**Exercise objective**
The records that follow must be printed exactly as they are.

**Record excerpts**

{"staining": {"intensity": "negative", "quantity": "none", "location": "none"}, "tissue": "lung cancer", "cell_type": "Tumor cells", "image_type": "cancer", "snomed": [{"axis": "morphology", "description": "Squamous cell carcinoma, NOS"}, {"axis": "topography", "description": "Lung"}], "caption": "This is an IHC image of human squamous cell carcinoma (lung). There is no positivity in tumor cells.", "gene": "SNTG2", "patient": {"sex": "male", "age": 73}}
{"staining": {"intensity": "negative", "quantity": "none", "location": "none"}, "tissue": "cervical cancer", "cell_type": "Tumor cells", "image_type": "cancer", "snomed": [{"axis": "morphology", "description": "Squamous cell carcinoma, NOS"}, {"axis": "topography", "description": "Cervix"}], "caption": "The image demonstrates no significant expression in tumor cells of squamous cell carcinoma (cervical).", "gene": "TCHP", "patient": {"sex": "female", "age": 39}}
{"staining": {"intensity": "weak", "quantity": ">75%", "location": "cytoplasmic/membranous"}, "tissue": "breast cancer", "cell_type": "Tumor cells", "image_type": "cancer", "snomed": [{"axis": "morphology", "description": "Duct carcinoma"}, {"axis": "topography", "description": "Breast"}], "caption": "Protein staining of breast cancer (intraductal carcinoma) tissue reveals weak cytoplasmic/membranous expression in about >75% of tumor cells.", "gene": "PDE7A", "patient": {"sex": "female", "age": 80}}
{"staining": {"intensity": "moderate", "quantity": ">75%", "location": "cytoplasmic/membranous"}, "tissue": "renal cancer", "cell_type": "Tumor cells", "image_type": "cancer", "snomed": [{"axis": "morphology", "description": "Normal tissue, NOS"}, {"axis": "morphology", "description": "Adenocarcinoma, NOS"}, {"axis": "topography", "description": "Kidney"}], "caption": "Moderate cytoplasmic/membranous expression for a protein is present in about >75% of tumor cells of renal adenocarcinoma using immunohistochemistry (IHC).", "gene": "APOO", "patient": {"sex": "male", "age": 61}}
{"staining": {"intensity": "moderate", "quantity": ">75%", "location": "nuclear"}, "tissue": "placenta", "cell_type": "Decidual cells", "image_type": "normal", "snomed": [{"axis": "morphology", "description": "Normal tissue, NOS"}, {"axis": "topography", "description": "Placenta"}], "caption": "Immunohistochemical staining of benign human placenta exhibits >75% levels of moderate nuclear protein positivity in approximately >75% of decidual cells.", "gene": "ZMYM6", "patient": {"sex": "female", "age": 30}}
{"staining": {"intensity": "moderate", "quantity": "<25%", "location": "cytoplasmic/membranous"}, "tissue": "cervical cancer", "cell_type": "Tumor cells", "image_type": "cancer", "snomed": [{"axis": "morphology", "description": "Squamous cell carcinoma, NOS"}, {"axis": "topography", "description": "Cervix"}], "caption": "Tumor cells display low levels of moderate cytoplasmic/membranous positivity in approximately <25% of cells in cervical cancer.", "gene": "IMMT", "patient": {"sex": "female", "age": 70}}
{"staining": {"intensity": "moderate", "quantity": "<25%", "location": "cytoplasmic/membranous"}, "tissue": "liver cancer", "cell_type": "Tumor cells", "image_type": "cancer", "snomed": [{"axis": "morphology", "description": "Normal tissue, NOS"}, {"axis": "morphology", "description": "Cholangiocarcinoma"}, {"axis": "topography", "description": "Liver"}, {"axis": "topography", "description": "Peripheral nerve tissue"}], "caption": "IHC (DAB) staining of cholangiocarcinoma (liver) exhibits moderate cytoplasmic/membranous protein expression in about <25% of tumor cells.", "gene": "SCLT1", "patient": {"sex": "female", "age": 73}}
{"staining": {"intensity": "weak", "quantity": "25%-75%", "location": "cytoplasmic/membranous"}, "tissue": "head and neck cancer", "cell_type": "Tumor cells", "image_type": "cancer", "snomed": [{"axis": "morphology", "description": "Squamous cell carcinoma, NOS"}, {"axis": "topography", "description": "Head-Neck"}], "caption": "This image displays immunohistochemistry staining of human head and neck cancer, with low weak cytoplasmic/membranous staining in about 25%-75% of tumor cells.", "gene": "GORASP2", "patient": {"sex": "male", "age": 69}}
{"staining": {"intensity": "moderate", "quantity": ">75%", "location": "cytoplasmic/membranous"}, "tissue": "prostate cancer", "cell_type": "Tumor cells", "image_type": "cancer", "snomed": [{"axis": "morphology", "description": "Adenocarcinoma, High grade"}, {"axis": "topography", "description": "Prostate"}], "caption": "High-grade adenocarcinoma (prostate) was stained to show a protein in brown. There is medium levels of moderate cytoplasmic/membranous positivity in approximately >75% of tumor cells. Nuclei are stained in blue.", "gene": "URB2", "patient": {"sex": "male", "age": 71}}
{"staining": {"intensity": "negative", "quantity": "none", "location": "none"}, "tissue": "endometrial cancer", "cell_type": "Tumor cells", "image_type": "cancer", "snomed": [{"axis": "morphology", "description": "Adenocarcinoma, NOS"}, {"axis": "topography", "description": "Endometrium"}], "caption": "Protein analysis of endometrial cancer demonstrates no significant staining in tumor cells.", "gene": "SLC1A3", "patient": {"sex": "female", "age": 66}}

**Worked solution**
{"staining": {"intensity": "negative", "quantity": "none", "location": "none"}, "tissue": "lung cancer", "cell_type": "Tumor cells", "image_type": "cancer", "snomed": [{"axis": "morphology", "description": "Squamous cell carcinoma, NOS"}, {"axis": "topography", "description": "Lung"}], "caption": "This is an IHC image of human squamous cell carcinoma (lung). There is no positivity in tumor cells.", "gene": "SNTG2", "patient": {"sex": "male", "age": 73}}
{"staining": {"intensity": "negative", "quantity": "none", "location": "none"}, "tissue": "cervical cancer", "cell_type": "Tumor cells", "image_type": "cancer", "snomed": [{"axis": "morphology", "description": "Squamous cell carcinoma, NOS"}, {"axis": "topography", "description": "Cervix"}], "caption": "The image demonstrates no significant expression in tumor cells of squamous cell carcinoma (cervical).", "gene": "TCHP", "patient": {"sex": "female", "age": 39}}
{"staining": {"intensity": "weak", "quantity": ">75%", "location": "cytoplasmic/membranous"}, "tissue": "breast cancer", "cell_type": "Tumor cells", "image_type": "cancer", "snomed": [{"axis": "morphology", "description": "Duct carcinoma"}, {"axis": "topography", "description": "Breast"}], "caption": "Protein staining of breast cancer (intraductal carcinoma) tissue reveals weak cytoplasmic/membranous expression in about >75% of tumor cells.", "gene": "PDE7A", "patient": {"sex": "female", "age": 80}}
{"staining": {"intensity": "moderate", "quantity": ">75%", "location": "cytoplasmic/membranous"}, "tissue": "renal cancer", "cell_type": "Tumor cells", "image_type": "cancer", "snomed": [{"axis": "morphology", "description": "Normal tissue, NOS"}, {"axis": "morphology", "description": "Adenocarcinoma, NOS"}, {"axis": "topography", "description": "Kidney"}], "caption": "Moderate cytoplasmic/membranous expression for a protein is present in about >75% of tumor cells of renal adenocarcinoma using immunohistochemistry (IHC).", "gene": "APOO", "patient": {"sex": "male", "age": 61}}
{"staining": {"intensity": "moderate", "quantity": ">75%", "location": "nuclear"}, "tissue": "placenta", "cell_type": "Decidual cells", "image_type": "normal", "snomed": [{"axis": "morphology", "description": "Normal tissue, NOS"}, {"axis": "topography", "description": "Placenta"}], "caption": "Immunohistochemical staining of benign human placenta exhibits >75% levels of moderate nuclear protein positivity in approximately >75% of decidual cells.", "gene": "ZMYM6", "patient": {"sex": "female", "age": 30}}
{"staining": {"intensity": "moderate", "quantity": "<25%", "location": "cytoplasmic/membranous"}, "tissue": "cervical cancer", "cell_type": "Tumor cells", "image_type": "cancer", "snomed": [{"axis": "morphology", "description": "Squamous cell carcinoma, NOS"}, {"axis": "topography", "description": "Cervix"}], "caption": "Tumor cells display low levels of moderate cytoplasmic/membranous positivity in approximately <25% of cells in cervical cancer.", "gene": "IMMT", "patient": {"sex": "female", "age": 70}}
{"staining": {"intensity": "moderate", "quantity": "<25%", "location": "cytoplasmic/membranous"}, "tissue": "liver cancer", "cell_type": "Tumor cells", "image_type": "cancer", "snomed": [{"axis": "morphology", "description": "Normal tissue, NOS"}, {"axis": "morphology", "description": "Cholangiocarcinoma"}, {"axis": "topography", "description": "Liver"}, {"axis": "topography", "description": "Peripheral nerve tissue"}], "caption": "IHC (DAB) staining of cholangiocarcinoma (liver) exhibits moderate cytoplasmic/membranous protein expression in about <25% of tumor cells.", "gene": "SCLT1", "patient": {"sex": "female", "age": 73}}
{"staining": {"intensity": "weak", "quantity": "25%-75%", "location": "cytoplasmic/membranous"}, "tissue": "head and neck cancer", "cell_type": "Tumor cells", "image_type": "cancer", "snomed": [{"axis": "morphology", "description": "Squamous cell carcinoma, NOS"}, {"axis": "topography", "description": "Head-Neck"}], "caption": "This image displays immunohistochemistry staining of human head and neck cancer, with low weak cytoplasmic/membranous staining in about 25%-75% of tumor cells.", "gene": "GORASP2", "patient": {"sex": "male", "age": 69}}
{"staining": {"intensity": "moderate", "quantity": ">75%", "location": "cytoplasmic/membranous"}, "tissue": "prostate cancer", "cell_type": "Tumor cells", "image_type": "cancer", "snomed": [{"axis": "morphology", "description": "Adenocarcinoma, High grade"}, {"axis": "topography", "description": "Prostate"}], "caption": "High-grade adenocarcinoma (prostate) was stained to show a protein in brown. There is medium levels of moderate cytoplasmic/membranous positivity in approximately >75% of tumor cells. Nuclei are stained in blue.", "gene": "URB2", "patient": {"sex": "male", "age": 71}}
{"staining": {"intensity": "negative", "quantity": "none", "location": "none"}, "tissue": "endometrial cancer", "cell_type": "Tumor cells", "image_type": "cancer", "snomed": [{"axis": "morphology", "description": "Adenocarcinoma, NOS"}, {"axis": "topography", "description": "Endometrium"}], "caption": "Protein analysis of endometrial cancer demonstrates no significant staining in tumor cells.", "gene": "SLC1A3", "patient": {"sex": "female", "age": 66}}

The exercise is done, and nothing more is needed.